*CONSIGNE:* Pouvez-vous recopier à l'identique les lignes ci-dessous, de la première jusqu'à celle qui contient « Калорийность, Белки », cette dernière comprise, sans reprendre les images ?
┏━━
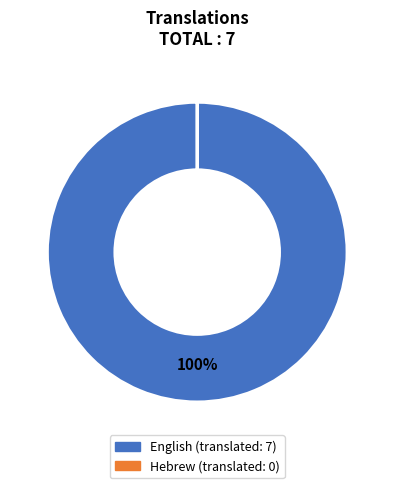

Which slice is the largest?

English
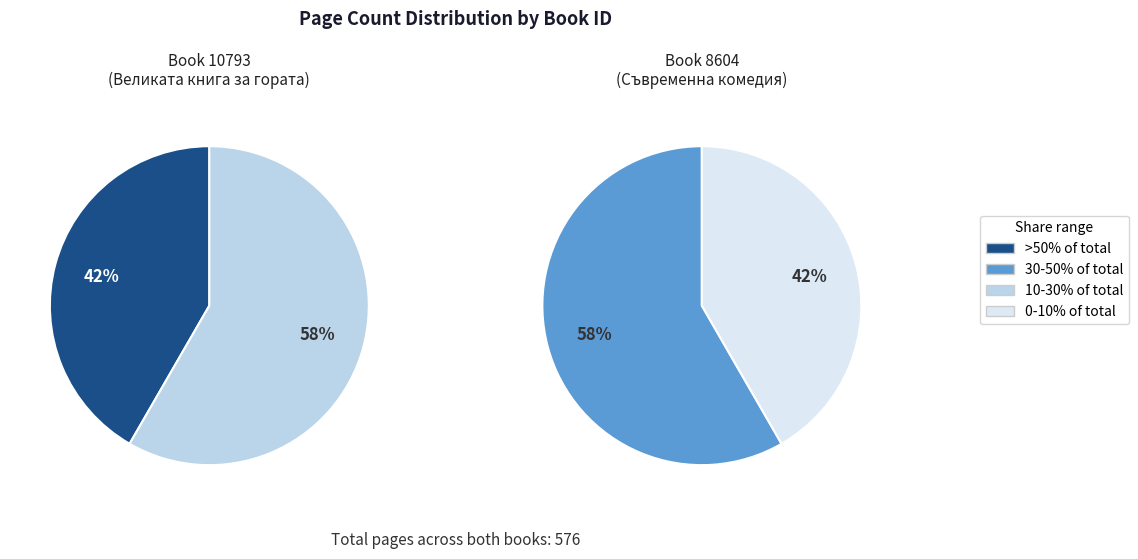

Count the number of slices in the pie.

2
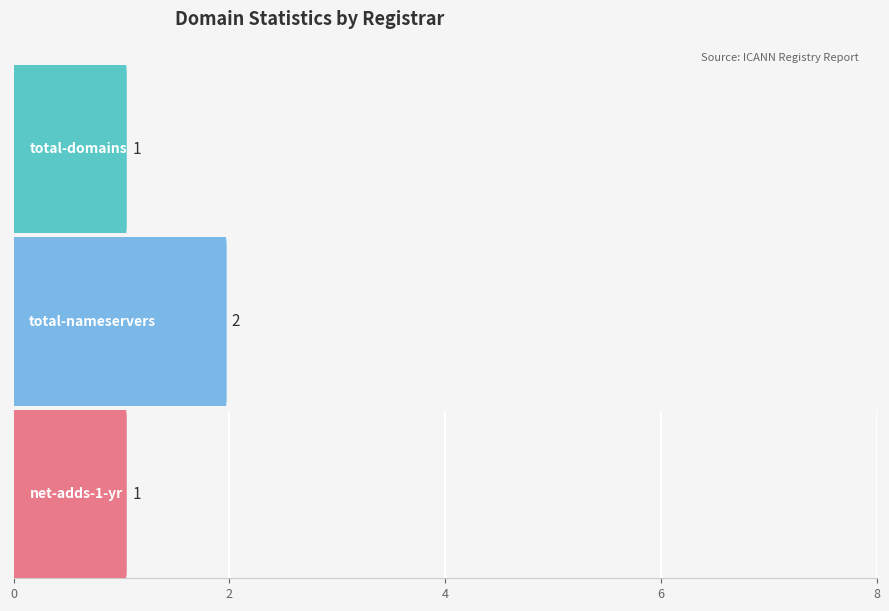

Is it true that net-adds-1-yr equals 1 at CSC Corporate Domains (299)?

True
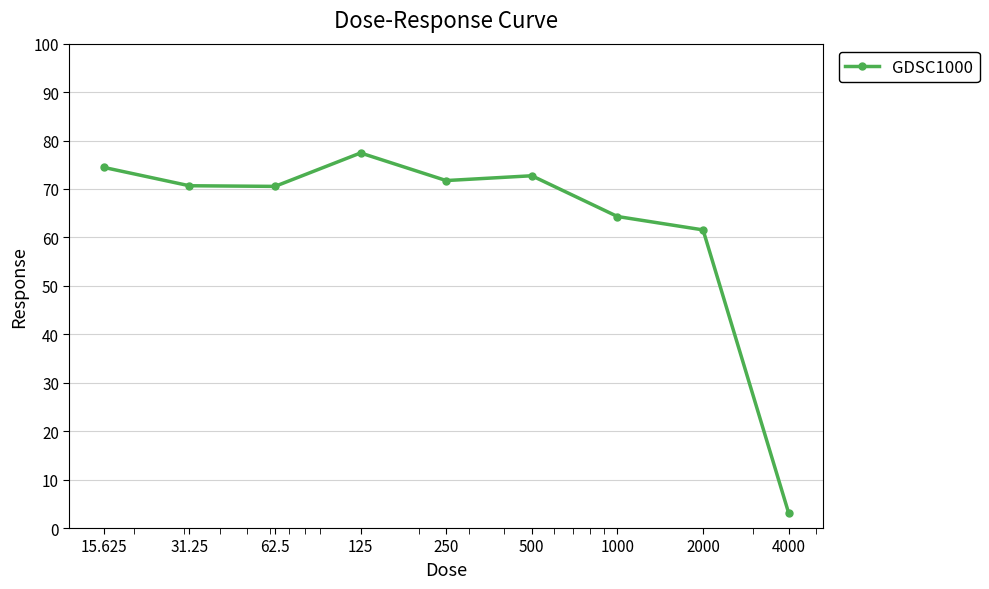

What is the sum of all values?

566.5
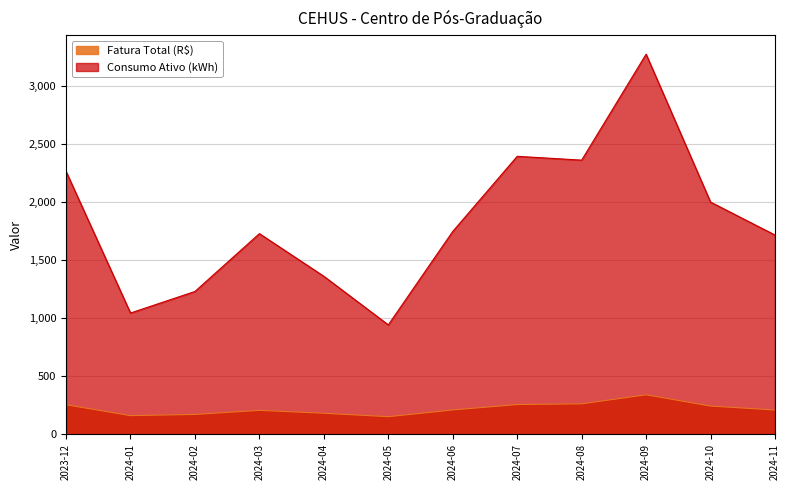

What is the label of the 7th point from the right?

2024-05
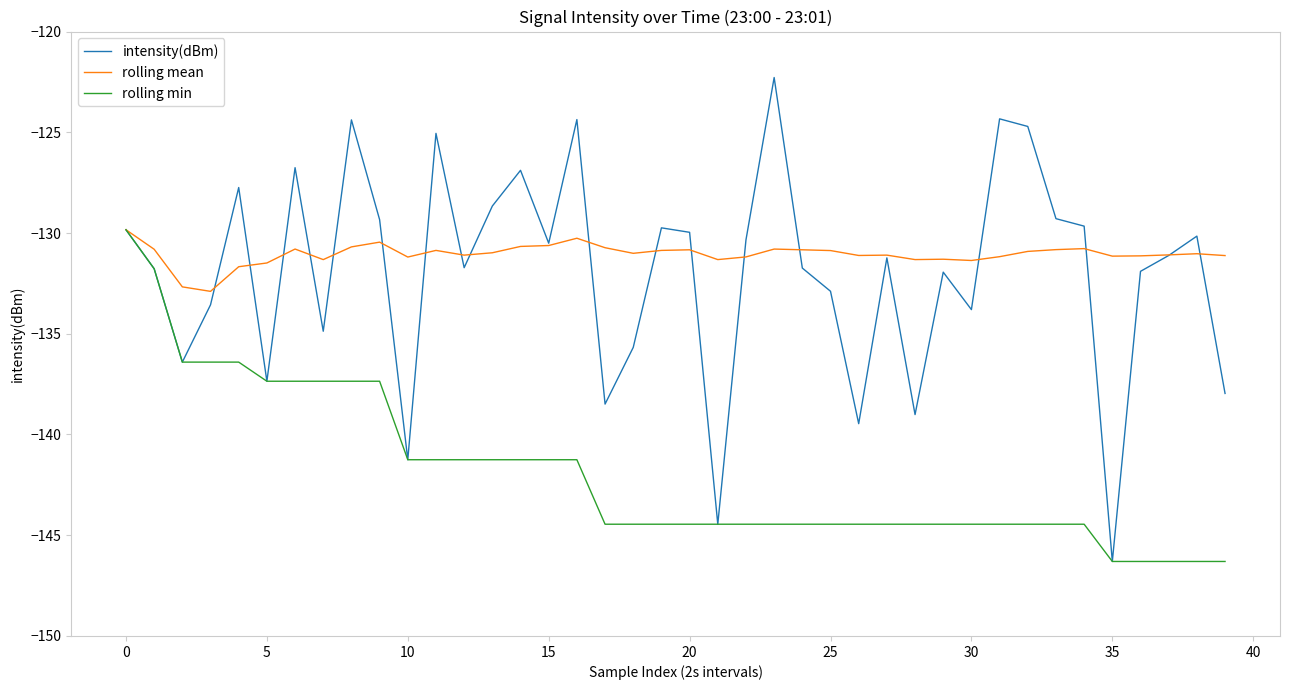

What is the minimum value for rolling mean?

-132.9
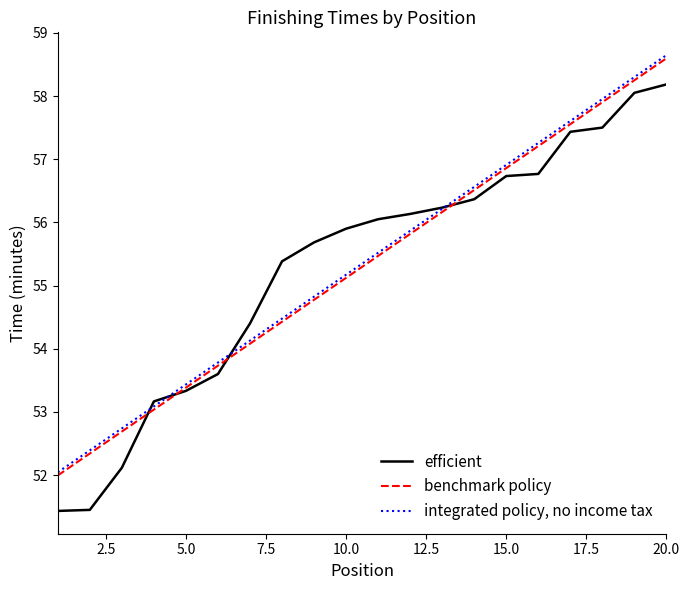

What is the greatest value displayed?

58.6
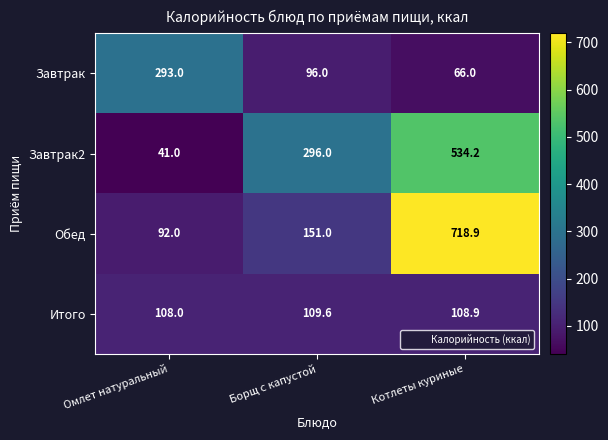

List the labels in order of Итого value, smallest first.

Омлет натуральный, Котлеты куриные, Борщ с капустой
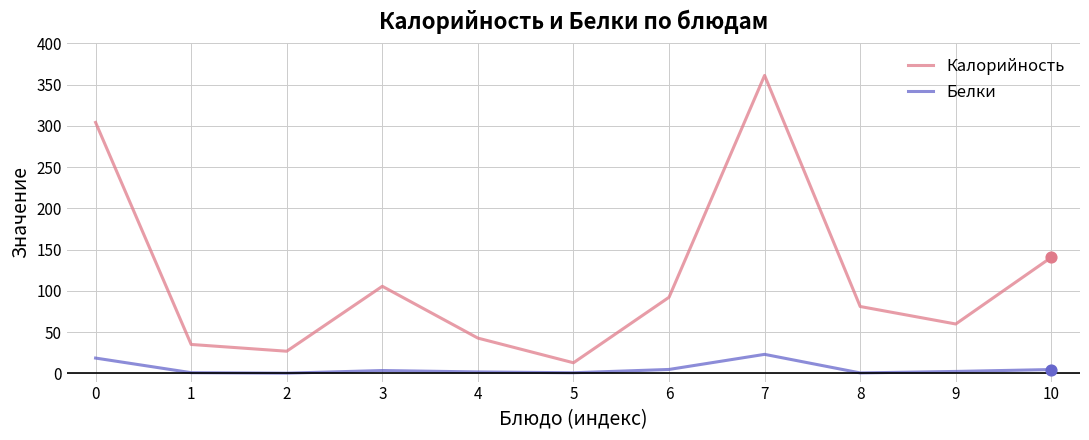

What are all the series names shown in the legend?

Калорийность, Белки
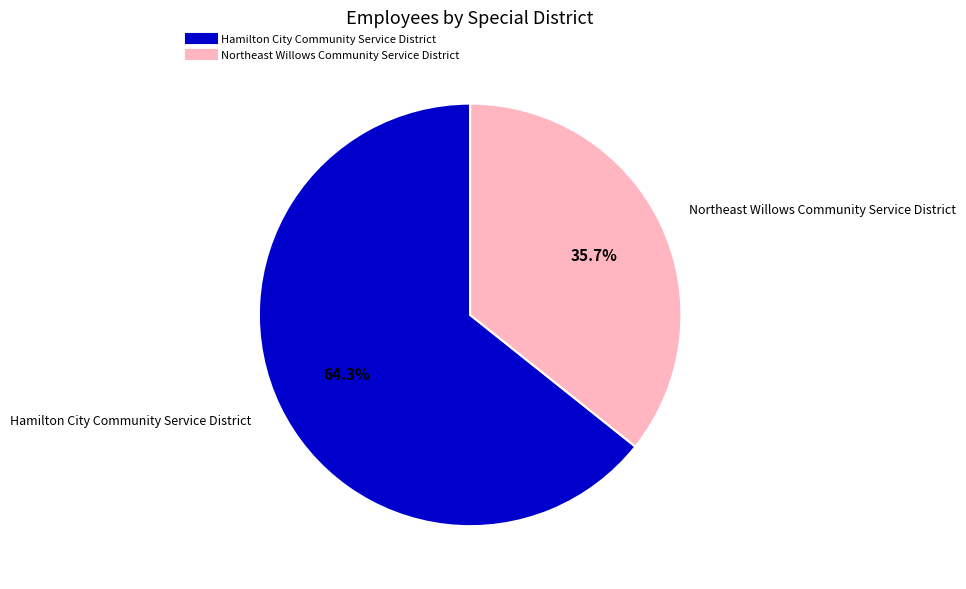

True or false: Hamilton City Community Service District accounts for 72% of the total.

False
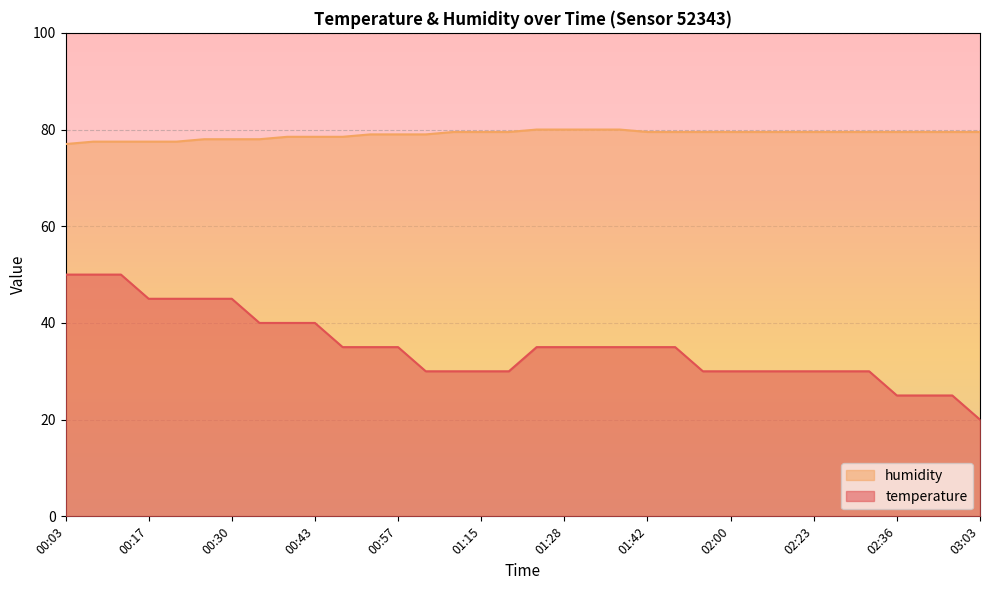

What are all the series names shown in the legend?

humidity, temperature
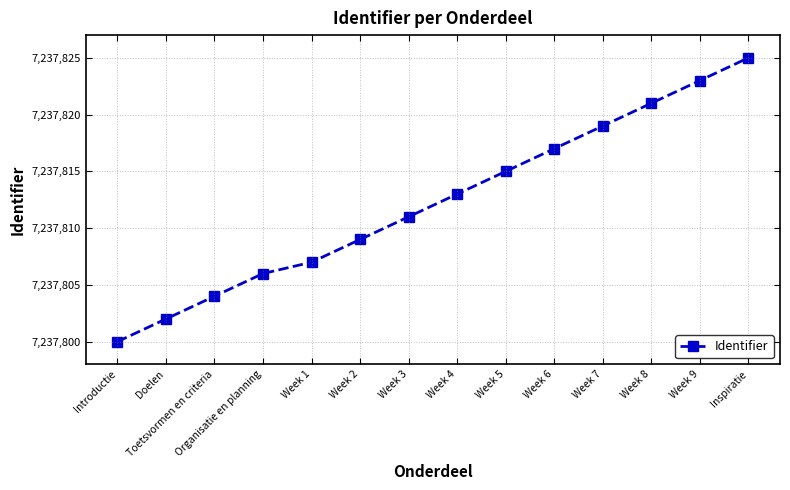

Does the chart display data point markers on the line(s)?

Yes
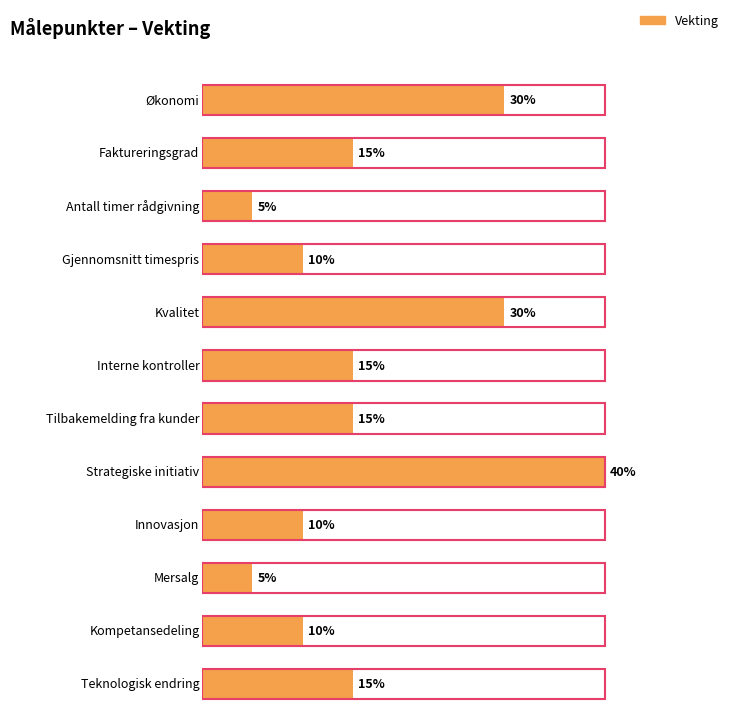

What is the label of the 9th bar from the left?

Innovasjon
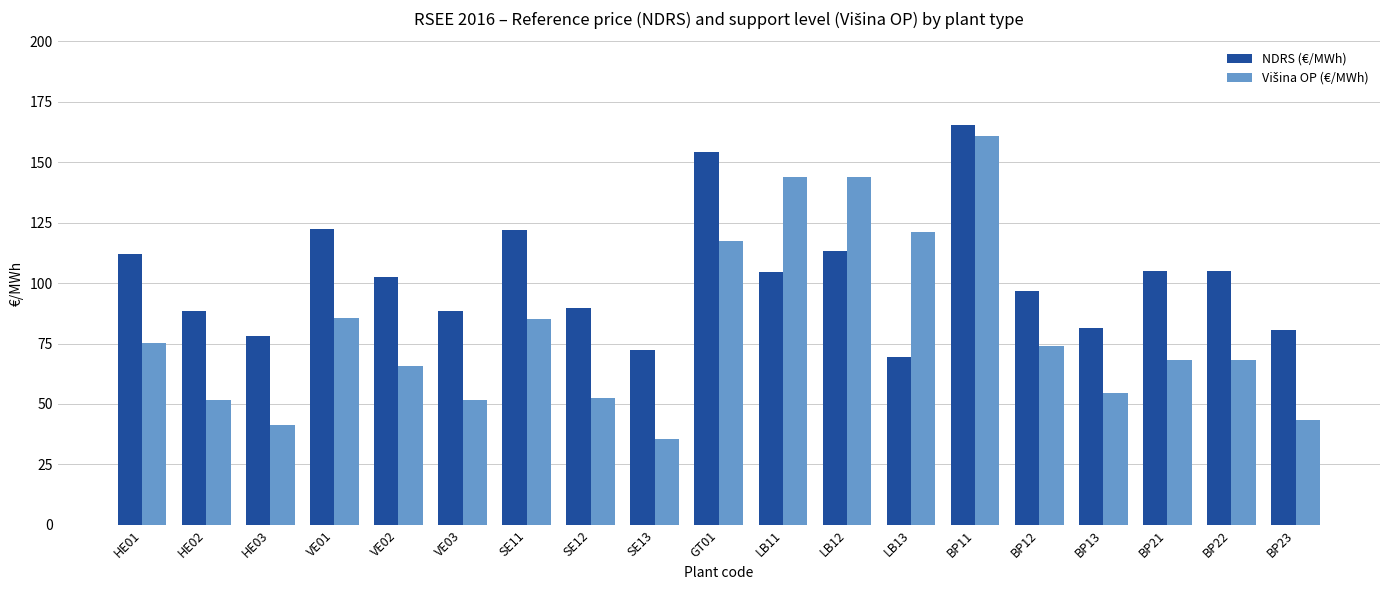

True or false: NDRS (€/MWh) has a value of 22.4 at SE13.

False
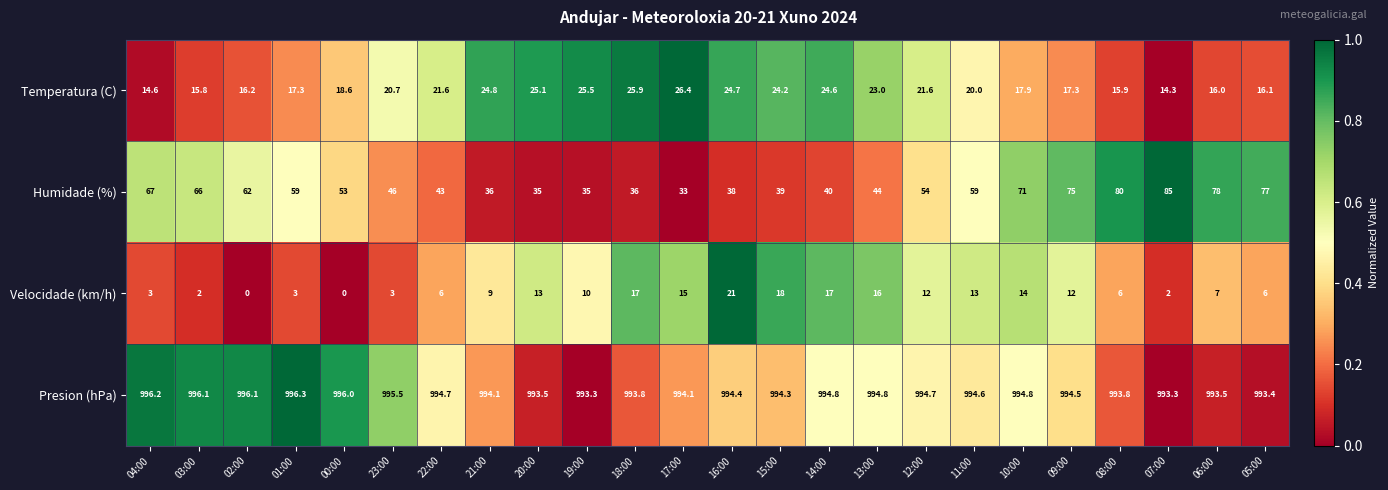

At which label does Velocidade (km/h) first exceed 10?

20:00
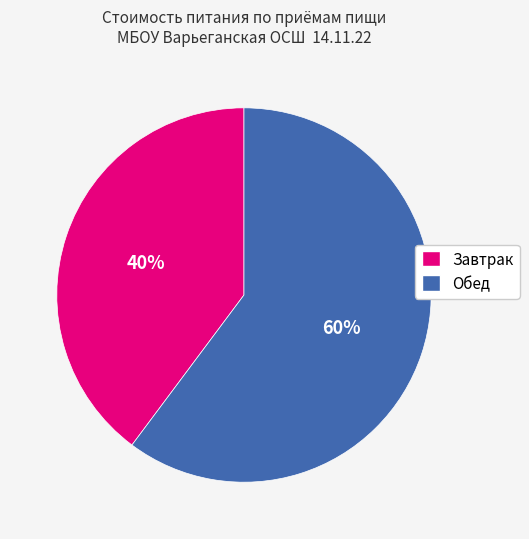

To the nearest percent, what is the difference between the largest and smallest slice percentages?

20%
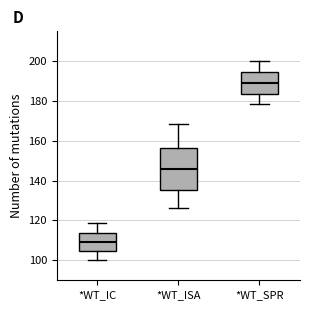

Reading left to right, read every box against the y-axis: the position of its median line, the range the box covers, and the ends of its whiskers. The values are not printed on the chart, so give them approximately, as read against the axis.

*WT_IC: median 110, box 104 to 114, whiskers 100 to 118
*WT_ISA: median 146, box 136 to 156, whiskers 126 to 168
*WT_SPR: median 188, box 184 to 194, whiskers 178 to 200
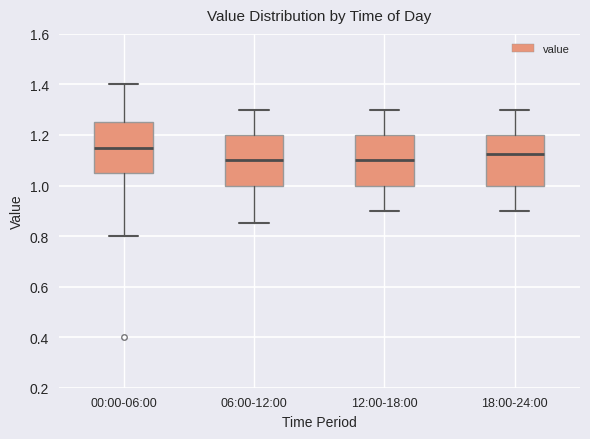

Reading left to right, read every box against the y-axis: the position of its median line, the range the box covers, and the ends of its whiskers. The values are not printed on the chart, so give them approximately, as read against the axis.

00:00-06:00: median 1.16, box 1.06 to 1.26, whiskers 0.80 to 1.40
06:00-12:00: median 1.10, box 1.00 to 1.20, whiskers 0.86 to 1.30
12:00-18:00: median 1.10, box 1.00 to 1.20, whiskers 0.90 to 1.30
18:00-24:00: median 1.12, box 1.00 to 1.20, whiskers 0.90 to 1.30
┗━━
*SOLUTION:*
Which slice is the largest?

English

Count the number of slices in the pie.

2

Is it true that net-adds-1-yr equals 1 at CSC Corporate Domains (299)?

True

What is the sum of all values?

566.5

What is the label of the 7th point from the right?

2024-05

What is the minimum value for rolling mean?

-132.9

What is the greatest value displayed?

58.6

List the labels in order of Итого value, smallest first.

Омлет натуральный, Котлеты куриные, Борщ с капустой

What are all the series names shown in the legend?

Калорийность, Белки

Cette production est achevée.